• Work order
Render the records as a Markdown table with columns "No." and "Text", starting with the line that contains "Target ID (EDQM Standard Terms)" and going on through the end of the records. Skip blank lines and leave the pictures out.

=== Listed entries ===

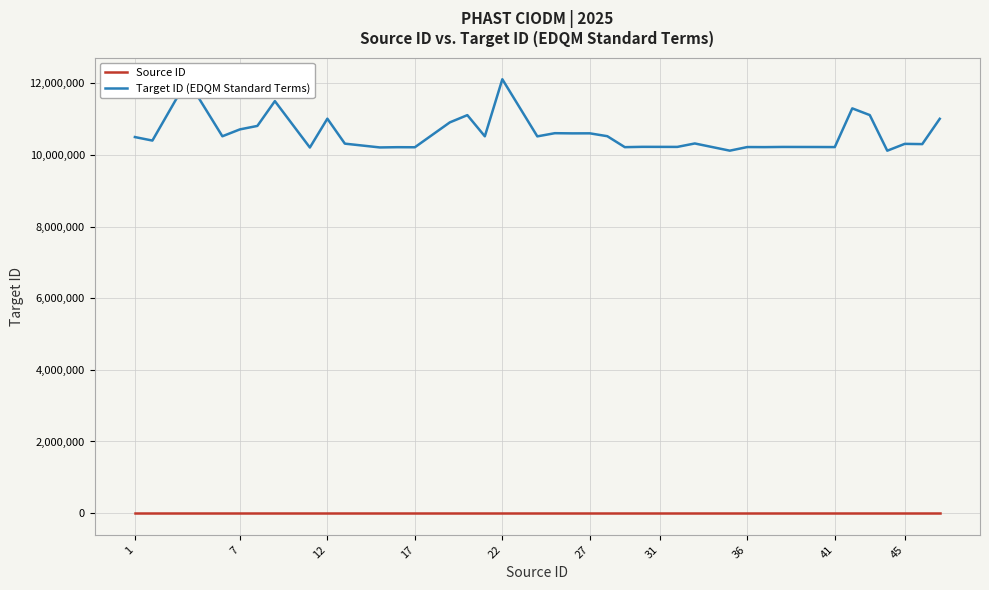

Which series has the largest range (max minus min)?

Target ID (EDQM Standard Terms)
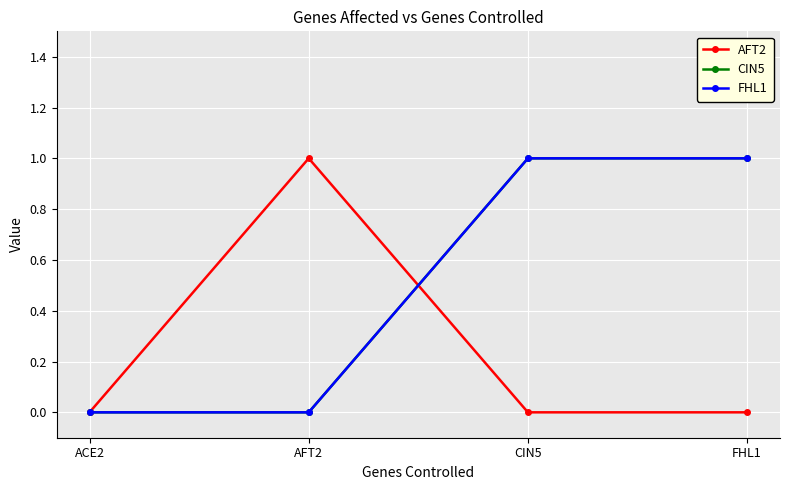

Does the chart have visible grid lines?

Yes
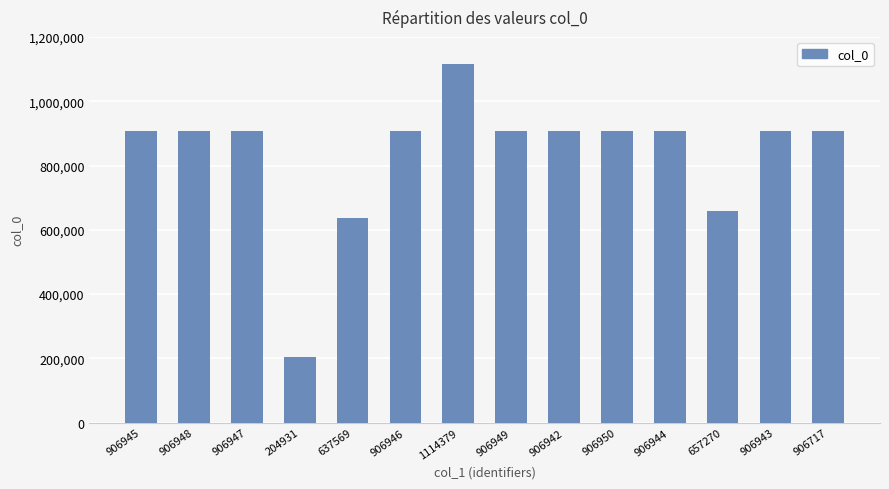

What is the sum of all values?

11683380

===

• Task output
| No. | Text |
|---|---|
| 1 | Target ID (EDQM Standard Terms) |
| 2 | Does the chart have visible grid lines? |
| 3 | Yes |
| 4 | What is the sum of all values? |
| 5 | 11683380 |